In fact, given the degree to which Senate Republicans blocked or delayed President Obama’s other judicial nominees (at an unprecedented rate), I think that Senate Democrats should use all of their powers (which may not be much…) to block all of Trump’s judicial appointments until outstanding Obama appointments are given due consideration.
I’ve also heard the suggestion that Democrats should consent to Judge Gorsuch’s nomination and hold their fire for the battle if and when a liberal member of the Supreme Court retires or dies. The problem with that strategy, as I see it, is that there is no reason to believe that the Republicans would view Democrats’ graciousness now in any sort of favorable way later. Yes, Republicans might try to do away with the judicial filibuster now. But if Democrats don’t filibuster Judge Gorsuch’s nomination and save that tool for a later nomination fight, why do we think that Republicans wouldn’t just do away with the judicial filibuster then?

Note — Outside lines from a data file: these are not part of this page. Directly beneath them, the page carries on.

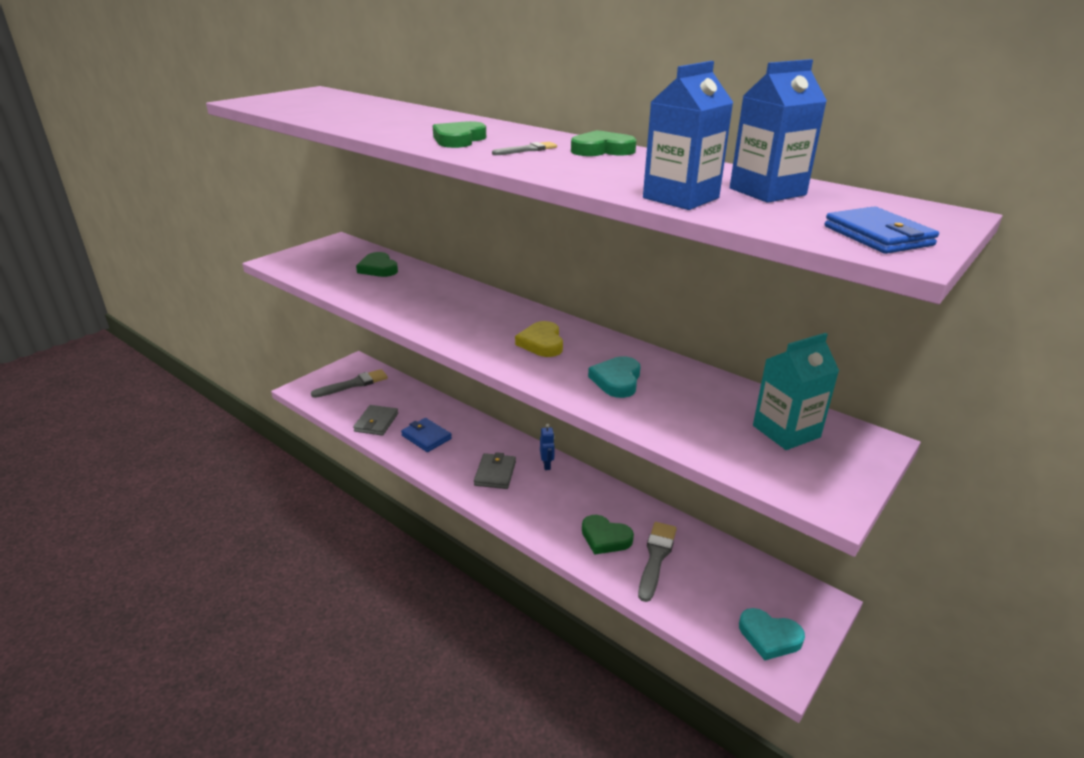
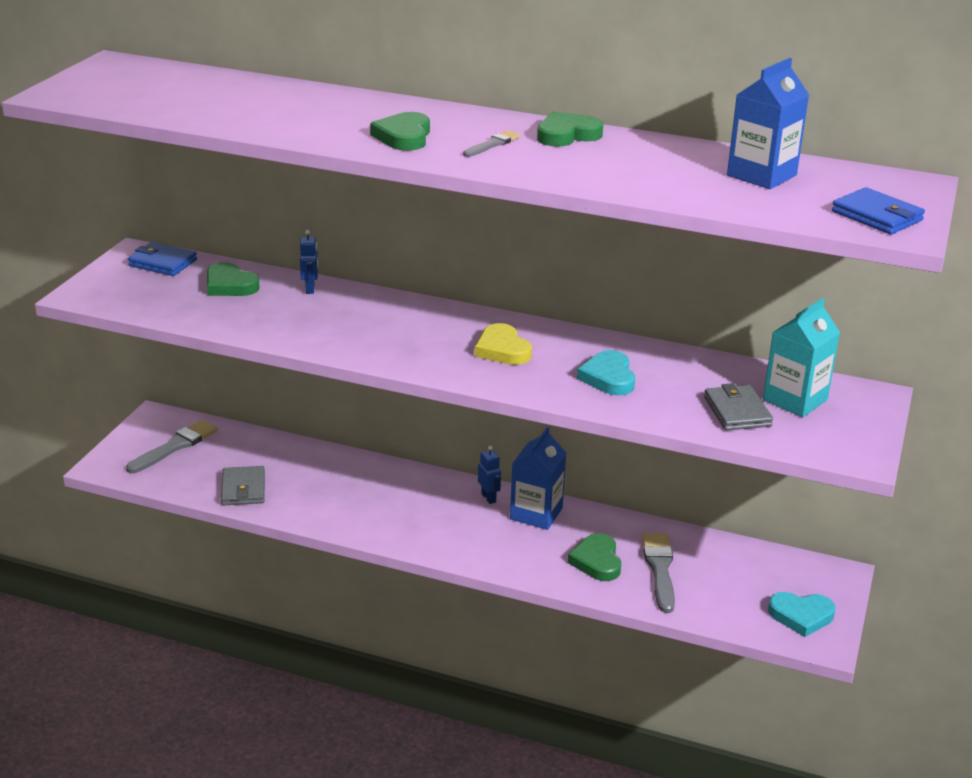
camera: 20 degrees left, 0 degrees up
blue wallet [401,418,452,452] -> blue wallet moved to [128,242,197,276]
grey wallet [474,452,516,489] -> grey wallet moved to [704,383,773,431]
green heart [582,515,634,555] -> green heart turned 75 degrees clockwise [568,533,621,581]
blue carton [643,61,733,210] -> blue carton moved to [510,427,566,530]
none -> blue robot [300,230,318,294]

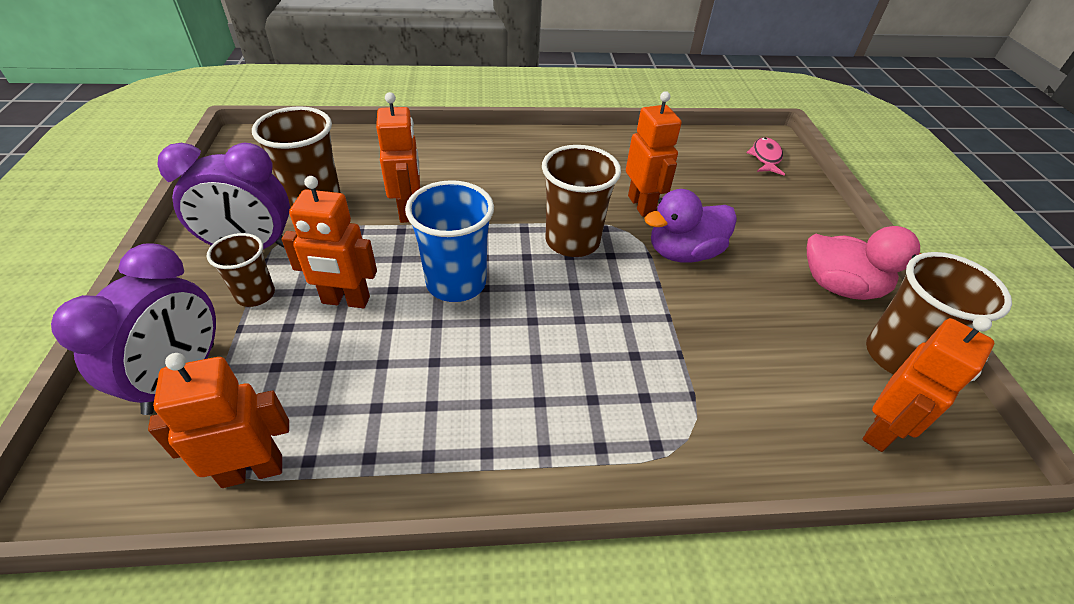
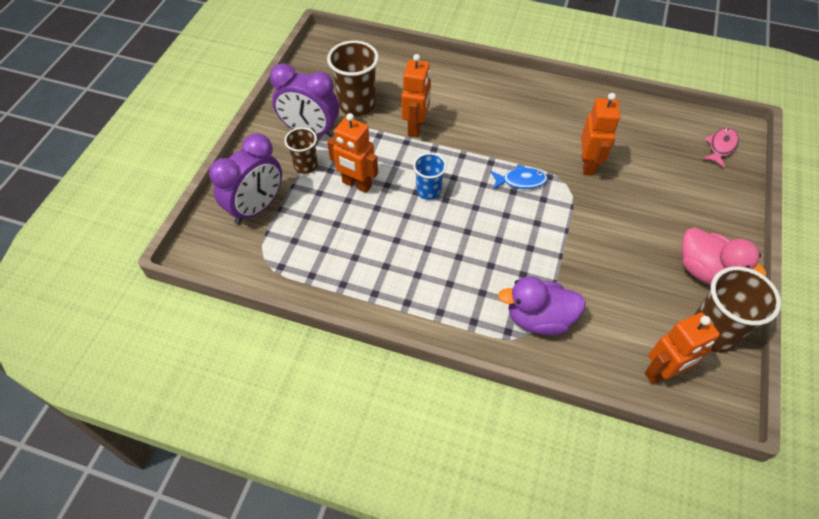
camera: 25 degrees right, 10 degrees up
orange robot [148,353,289,488] -> none
blue cup [405,180,494,302] -> blue cup [413,153,447,200], size x0.60
brown cup [542,145,621,257] -> blue fish [491,165,548,189]
purple duck [644,189,737,263] -> purple duck moved to [498,276,586,335]

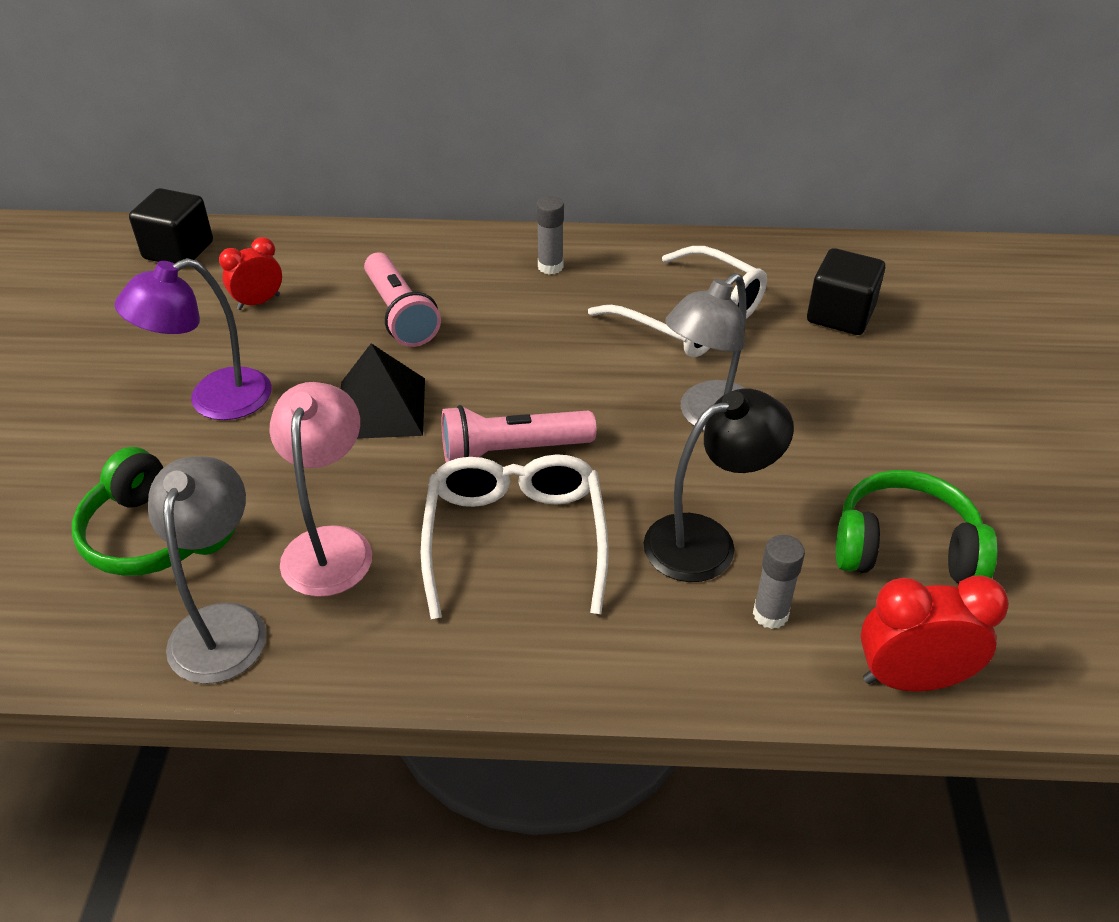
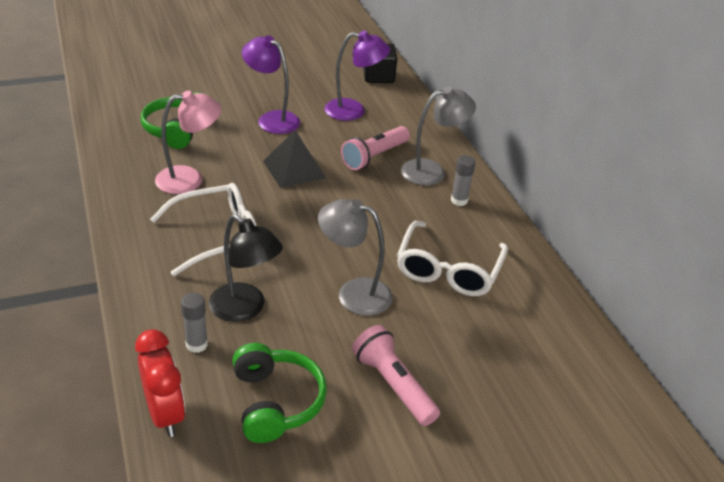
camera: 65 degrees right, 5 degrees down
grey lamp [148,456,266,684] -> grey lamp moved to [401,86,476,186]
red clock [219,237,282,310] -> purple lamp [324,31,390,121]
pink flashlight [442,405,597,462] -> pink flashlight moved to [352,325,440,426]
black cube [807,248,885,335] -> none

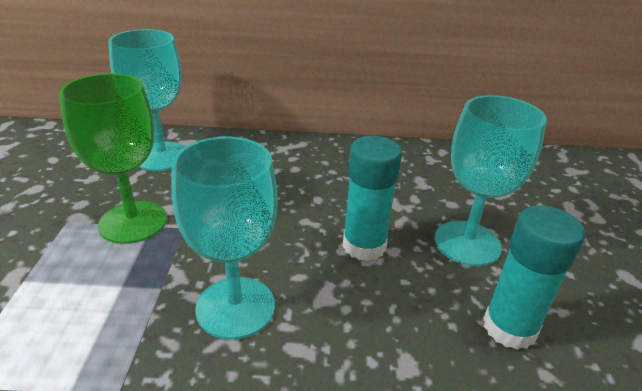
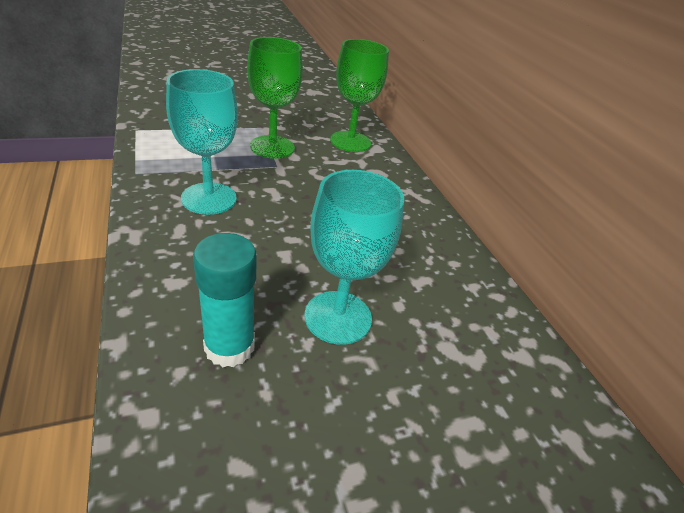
camera: 65 degrees right, 5 degrees up
turquoise goblet [108,29,186,171] -> green goblet [330,39,389,152]
turquoise glue stick [343,136,402,261] -> none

Look, I don’t like these sorts of political games. I really don’t. I think that both sides need to “get along” and work together to find bipartisan solutions to important issues. I really do. But when one side chooses to abuse the system (remember when Republicans filibustered their own bill and nominees that they recommended; remember when they filibustered the appointment of a chair for the Consumer Financial Protection Bureau, not because of his qualifications, but because they didn’t like that new governmental bureau; remember when they continued to hold sham “sessions” at which no business was transacted in order to keep President Obama from making recess appointments) and to put politics ahead of both tradition, comity, and country, then perhaps two wrongs can make a right. Maybe some of the more principled Senators will recognize that brinksmanship and these sorts of efforts to destroy the system are actually bad for the country. Maybe. But if Democrats don’t even try to stop this nomination, if they just roll over and play dead (as they seem to have done so many times before), then Republican malfeasance will be rewarded and will become the standard way of doing business (at least when Democrats are in the White House).
Will the Democrats be able to stop Judge Gorsuch’s nomination (or the nominations of others)? Probably not. But they must try. They must put up the “good fight”. They must show the Republicans that total obstruction and gridlock is a weapon that can be wielded by both sides.
And perhaps Senate Republicans should consider one more thing if they continue to act as they have been: Let’s just say, hypothetically, that in 2018, Democrats retake the House and Senate (remember that the party holding the White House traditionally loses a number of seats in those off-year elections). If I was a Democratic Congressman, I might think about filing articles of impeachment against Justice Gorsuch (or whoever occupies Justice Scalia’s former seat) because that seat should have been occupied by Judge Garland. High crime or misdemeanor? Well, I’d argue that a blowjob was neither, but it was, then perhaps “theft of a Supreme Court seat” might also qualify. Senate Republicans need to remember that if they want to use the rules to play politics at the expense of the country, then at some point the proverbial shoe will be on the other foot. But until then, it is likely that Senate Republicans will hear the desire of Trump and many of his supporters to bring chaos to the system and to burn down the institutions that have worked so well for so long.